[Work required]:
Every line in the records below that holds the word "into" is to be copied.

[Material provided]:

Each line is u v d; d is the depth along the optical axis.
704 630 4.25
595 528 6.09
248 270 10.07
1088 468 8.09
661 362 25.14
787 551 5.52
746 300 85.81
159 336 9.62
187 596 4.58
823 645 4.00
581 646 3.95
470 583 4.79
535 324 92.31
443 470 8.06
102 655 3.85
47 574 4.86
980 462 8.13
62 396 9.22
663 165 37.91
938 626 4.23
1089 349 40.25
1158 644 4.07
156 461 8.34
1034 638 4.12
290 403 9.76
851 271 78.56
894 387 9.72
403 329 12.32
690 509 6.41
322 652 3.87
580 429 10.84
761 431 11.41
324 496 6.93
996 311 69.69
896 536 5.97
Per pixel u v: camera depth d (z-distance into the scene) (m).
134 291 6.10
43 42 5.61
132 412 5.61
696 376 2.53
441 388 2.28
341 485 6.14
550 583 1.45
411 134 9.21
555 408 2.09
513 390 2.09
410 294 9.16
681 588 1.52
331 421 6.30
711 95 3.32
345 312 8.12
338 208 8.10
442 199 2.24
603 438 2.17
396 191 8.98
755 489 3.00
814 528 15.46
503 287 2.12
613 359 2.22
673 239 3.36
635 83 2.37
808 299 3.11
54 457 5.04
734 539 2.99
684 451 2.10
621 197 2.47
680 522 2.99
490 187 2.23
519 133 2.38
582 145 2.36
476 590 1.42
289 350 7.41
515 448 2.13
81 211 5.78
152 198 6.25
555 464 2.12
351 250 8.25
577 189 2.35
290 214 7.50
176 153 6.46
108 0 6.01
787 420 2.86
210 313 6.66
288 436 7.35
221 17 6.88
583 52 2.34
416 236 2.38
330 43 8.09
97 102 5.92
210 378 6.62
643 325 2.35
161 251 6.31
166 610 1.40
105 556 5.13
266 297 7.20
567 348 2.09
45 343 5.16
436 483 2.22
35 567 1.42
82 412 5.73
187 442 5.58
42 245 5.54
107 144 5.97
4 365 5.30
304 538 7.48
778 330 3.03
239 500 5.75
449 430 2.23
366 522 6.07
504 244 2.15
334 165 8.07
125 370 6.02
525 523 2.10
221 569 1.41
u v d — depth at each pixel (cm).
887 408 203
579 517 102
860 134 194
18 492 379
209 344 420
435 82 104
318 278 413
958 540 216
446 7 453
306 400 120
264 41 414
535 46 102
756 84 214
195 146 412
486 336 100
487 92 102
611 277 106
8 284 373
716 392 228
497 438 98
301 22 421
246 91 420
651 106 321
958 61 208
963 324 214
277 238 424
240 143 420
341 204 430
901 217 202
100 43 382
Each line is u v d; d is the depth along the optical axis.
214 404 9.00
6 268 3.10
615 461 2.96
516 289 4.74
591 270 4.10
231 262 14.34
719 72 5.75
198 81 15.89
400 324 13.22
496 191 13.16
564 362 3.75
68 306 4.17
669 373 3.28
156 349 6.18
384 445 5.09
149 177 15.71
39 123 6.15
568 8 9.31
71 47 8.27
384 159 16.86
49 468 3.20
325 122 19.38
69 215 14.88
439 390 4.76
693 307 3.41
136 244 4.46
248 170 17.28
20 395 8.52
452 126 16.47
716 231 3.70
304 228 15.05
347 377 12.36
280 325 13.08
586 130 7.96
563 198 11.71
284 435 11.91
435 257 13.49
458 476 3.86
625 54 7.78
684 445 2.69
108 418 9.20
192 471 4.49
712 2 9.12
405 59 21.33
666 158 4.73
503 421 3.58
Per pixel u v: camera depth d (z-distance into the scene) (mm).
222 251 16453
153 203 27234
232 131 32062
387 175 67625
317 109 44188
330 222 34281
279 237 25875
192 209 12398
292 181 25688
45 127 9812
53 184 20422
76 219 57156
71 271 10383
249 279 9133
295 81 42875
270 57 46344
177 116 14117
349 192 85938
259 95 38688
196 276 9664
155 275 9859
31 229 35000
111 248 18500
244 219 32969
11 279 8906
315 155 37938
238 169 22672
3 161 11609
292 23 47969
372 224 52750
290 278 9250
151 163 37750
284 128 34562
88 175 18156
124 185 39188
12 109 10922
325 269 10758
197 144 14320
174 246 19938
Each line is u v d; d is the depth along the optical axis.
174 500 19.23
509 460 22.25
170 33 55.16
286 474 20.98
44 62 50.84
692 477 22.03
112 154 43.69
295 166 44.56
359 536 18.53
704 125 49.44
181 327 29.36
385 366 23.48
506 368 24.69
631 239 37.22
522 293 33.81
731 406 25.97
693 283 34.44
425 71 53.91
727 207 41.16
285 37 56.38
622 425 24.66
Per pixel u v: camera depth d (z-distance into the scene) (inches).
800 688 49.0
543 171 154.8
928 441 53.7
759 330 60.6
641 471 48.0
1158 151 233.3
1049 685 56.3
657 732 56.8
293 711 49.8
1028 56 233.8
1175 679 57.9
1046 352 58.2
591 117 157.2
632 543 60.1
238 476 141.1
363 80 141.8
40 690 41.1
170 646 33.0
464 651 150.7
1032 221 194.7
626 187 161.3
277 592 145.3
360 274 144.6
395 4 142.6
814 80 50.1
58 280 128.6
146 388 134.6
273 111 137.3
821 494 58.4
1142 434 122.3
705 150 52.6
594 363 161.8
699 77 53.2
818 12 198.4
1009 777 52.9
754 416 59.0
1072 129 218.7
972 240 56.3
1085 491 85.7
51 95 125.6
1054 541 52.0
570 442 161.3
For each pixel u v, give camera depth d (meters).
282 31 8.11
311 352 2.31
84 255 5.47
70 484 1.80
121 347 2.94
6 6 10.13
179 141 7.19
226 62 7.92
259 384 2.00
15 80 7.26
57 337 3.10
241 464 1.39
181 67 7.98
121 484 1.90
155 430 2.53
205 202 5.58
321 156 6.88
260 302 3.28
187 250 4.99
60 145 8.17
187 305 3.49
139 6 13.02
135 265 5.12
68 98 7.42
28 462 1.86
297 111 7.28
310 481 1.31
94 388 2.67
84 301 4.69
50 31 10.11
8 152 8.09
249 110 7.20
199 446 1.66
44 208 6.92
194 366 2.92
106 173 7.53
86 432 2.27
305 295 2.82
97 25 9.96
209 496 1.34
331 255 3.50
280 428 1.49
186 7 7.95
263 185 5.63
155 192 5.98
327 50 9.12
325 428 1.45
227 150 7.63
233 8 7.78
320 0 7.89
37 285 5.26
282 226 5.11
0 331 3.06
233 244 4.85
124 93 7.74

[Response to the task]:
Per pixel u v: camera depth d (z-distance into the scene) (m).
Per pixel u v: camera depth d (z-distance into the scene) (mm).
Per pixel u v: camera depth d (z-distance into the scene) (inches).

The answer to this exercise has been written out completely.